2- Laki-laki masih malas shalat berjamaah di masjid.
3-
Perempuan enggan berjilbab bahkan terus-terusan memakai pakaian seksi
dan ketat saat puasa. Padahal mengumbar aurat itu dosa besar, menjadikan
puasa sia-sia. Bagi kita diharapkan mengingatkan wanita terdekat kita
(istri dan puteri kita) untuk berjilbab dan menutupi aurat, moga Allah
memberi hidayah.
4- Muda-mudi jalan berdua dengan kekasihnya
(pacarnya) hingga ngabuburit menunggu buka dengan pacar. Pacaran itu
jalan menuju zina atau zina kecil-kecilan.
5- Membicaran jelek
orang lain (ghibah) walau itu nyata ada pada orang lain, hingga suka
memfitnah (menuduh jelek orang lain tanpa bukti).
6- Mementingkan
buka puasa bersama dengan teman atau rekan kerja dibandingkan shalat
Maghrib, bahkan shalat sampai ditinggalkan. Ingat, meninggalkan satu
shalat saja, itu akan menghapus amal.
Dari Burairah radhiyallahu ‘anhu, ia berkata bahwa Rasulullah shallallahu ‘alaihi wa sallam bersabda,
“Barangsiapa meninggalkan shalat Ashar, maka terhapuslah amalannya” (HR. Bukhari, no. 594).

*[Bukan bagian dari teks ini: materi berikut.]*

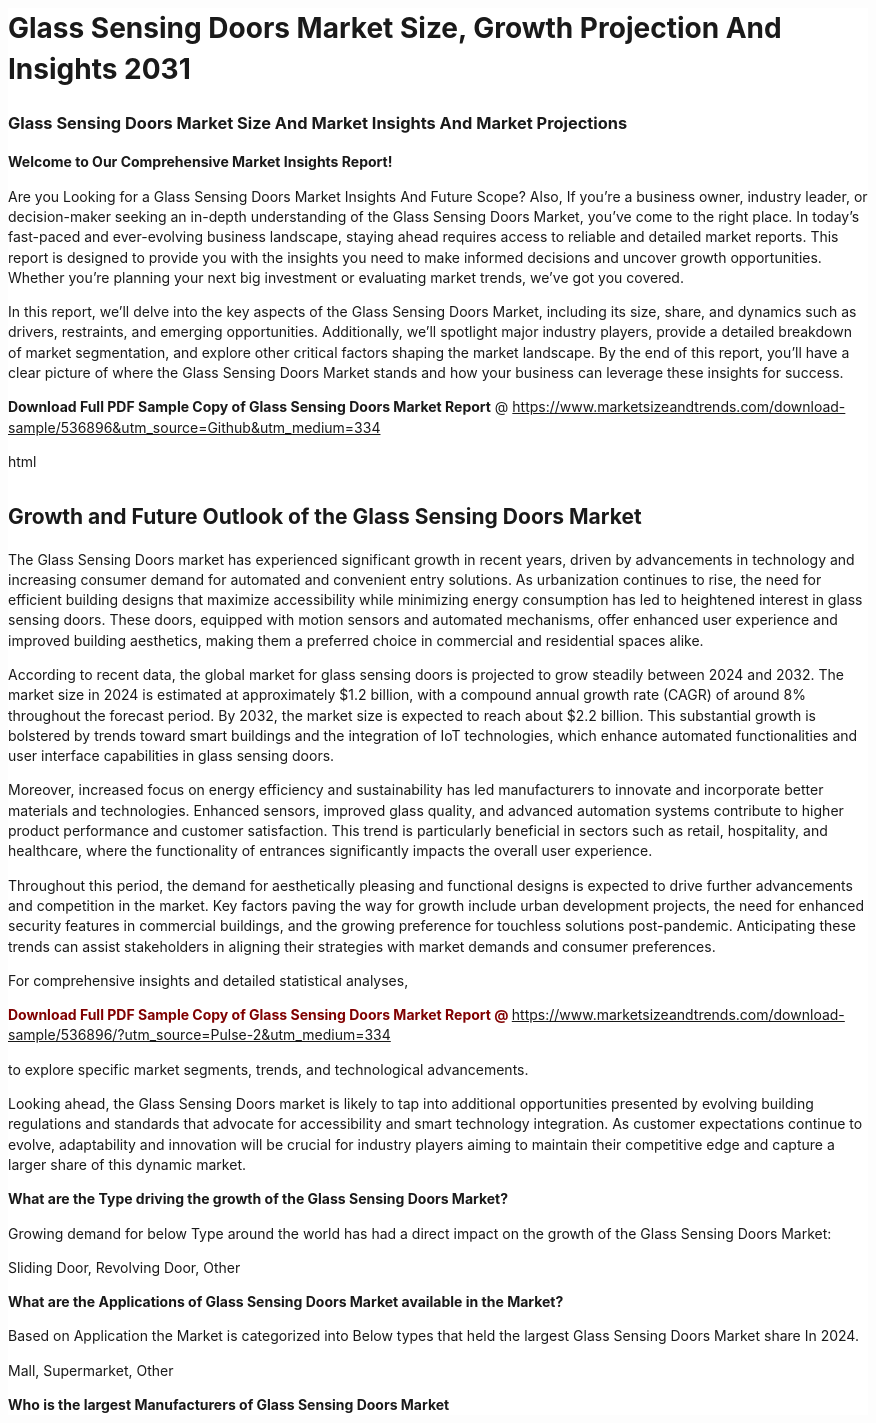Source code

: <h1> Glass Sensing Doors Market Size, Growth Projection And Insights 2031</h1><div class="" data-test-id=""><h3><span class="">Glass Sensing Doors Market Size And Market Insights And Market Projections</span></h3></div><div class="" data-test-id=""><p><strong>Welcome to Our Comprehensive Market Insights Report!</strong></p><p>Are you Looking for a Glass Sensing Doors Market Insights And Future Scope? Also, If you&rsquo;re a business owner, industry leader, or decision-maker seeking an in-depth understanding of the Glass Sensing Doors Market, you&rsquo;ve come to the right place. In today&rsquo;s fast-paced and ever-evolving business landscape, staying ahead requires access to reliable and detailed market reports. This report is designed to provide you with the insights you need to make informed decisions and uncover growth opportunities. Whether you&rsquo;re planning your next big investment or evaluating market trends, we&rsquo;ve got you covered.</p><p>In this report, we&rsquo;ll delve into the key aspects of the Glass Sensing Doors Market, including its size, share, and dynamics such as drivers, restraints, and emerging opportunities. Additionally, we&rsquo;ll spotlight major industry players, provide a detailed breakdown of market segmentation, and explore other critical factors shaping the market landscape. By the end of this report, you&rsquo;ll have a clear picture of where the Glass Sensing Doors Market stands and how your business can leverage these insights for success.</p><p><strong>Download Full PDF Sample Copy of Glass Sensing Doors Market Report</strong> @ <a href="https://www.marketsizeandtrends.com/download-sample/536896&utm_source=Github&utm_medium=334" target="_blank">https://www.marketsizeandtrends.com/download-sample/536896&utm_source=Github&utm_medium=334</a></p></div><div class="" data-test-id=""><p><span class="">html<div> <h2>Growth and Future Outlook of the Glass Sensing Doors Market</h2> <p>The Glass Sensing Doors market has experienced significant growth in recent years, driven by advancements in technology and increasing consumer demand for automated and convenient entry solutions. As urbanization continues to rise, the need for efficient building designs that maximize accessibility while minimizing energy consumption has led to heightened interest in glass sensing doors. These doors, equipped with motion sensors and automated mechanisms, offer enhanced user experience and improved building aesthetics, making them a preferred choice in commercial and residential spaces alike.</p> <p>According to recent data, the global market for glass sensing doors is projected to grow steadily between 2024 and 2032. The market size in 2024 is estimated at approximately $1.2 billion, with a compound annual growth rate (CAGR) of around 8% throughout the forecast period. By 2032, the market size is expected to reach about $2.2 billion. This substantial growth is bolstered by trends toward smart buildings and the integration of IoT technologies, which enhance automated functionalities and user interface capabilities in glass sensing doors.</p> <p>Moreover, increased focus on energy efficiency and sustainability has led manufacturers to innovate and incorporate better materials and technologies. Enhanced sensors, improved glass quality, and advanced automation systems contribute to higher product performance and customer satisfaction. This trend is particularly beneficial in sectors such as retail, hospitality, and healthcare, where the functionality of entrances significantly impacts the overall user experience.</p> <p>Throughout this period, the demand for aesthetically pleasing and functional designs is expected to drive further advancements and competition in the market. Key factors paving the way for growth include urban development projects, the need for enhanced security features in commercial buildings, and the growing preference for touchless solutions post-pandemic. Anticipating these trends can assist stakeholders in aligning their strategies with market demands and consumer preferences.</p> <p>For comprehensive insights and detailed statistical analyses, </p><p><strong><span style="color: #800000;">Download Full PDF Sample Copy of Glass Sensing Doors Market Report @</span>&nbsp;</strong><a href="https://www.marketsizeandtrends.com/download-sample/536896/?utm_source=Pulse-2&amp;utm_medium=334">https://www.marketsizeandtrends.com/download-sample/536896/?utm_source=Pulse-2&amp;utm_medium=334</a></p> to explore specific market segments, trends, and technological advancements.</p> <p>Looking ahead, the Glass Sensing Doors market is likely to tap into additional opportunities presented by evolving building regulations and standards that advocate for accessibility and smart technology integration. As customer expectations continue to evolve, adaptability and innovation will be crucial for industry players aiming to maintain their competitive edge and capture a larger share of this dynamic market.</p> </div></span></p><p><strong><span class="">What are the&nbsp;Type driving the growth of the Glass Sensing Doors Market?</span></strong></p></div><div class="" data-test-id=""><p><span class="">Growing demand for below Type around the world has had a direct impact on the growth of the Glass Sensing Doors Market:</span></p></div><div class="" data-test-id=""><p>Sliding Door, Revolving Door, Other</p><p><span class=""><strong>What are the&nbsp;Applications&nbsp;of Glass Sensing Doors Market available in the Market?</strong></span></p></div><div class="" data-test-id=""><p><span class="">Based on Application the Market is categorized into Below types that held the largest Glass Sensing Doors Market share In 2024.</span></p></div><div class="" data-test-id=""><p><span class="">Mall, Supermarket, Other</span></p><p><span class=""><strong>Who is the largest Manufacturers of Glass Sensing Doors Market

Di antara maksud hadits sebagaimana kata Ibnul Qayyim dalam kitabnya Ash-Shalah adalah akan menghapus amalan pada hari tersebut.
Dan
ingat, yang namanya maksiat akan menghancurkan pahala orang yang
berpuasa walau secara hukum puasa tetap sah selama yang dilakukan bukan
pembatal puasa.
Semoga Allah beri hidayah pada kita semua
untuk meninggalkan maksiat di bulan Ramadhan, bahkan seterusnya maksiat
ditinggalkan dan kita menjadi lebih baik ke depannya.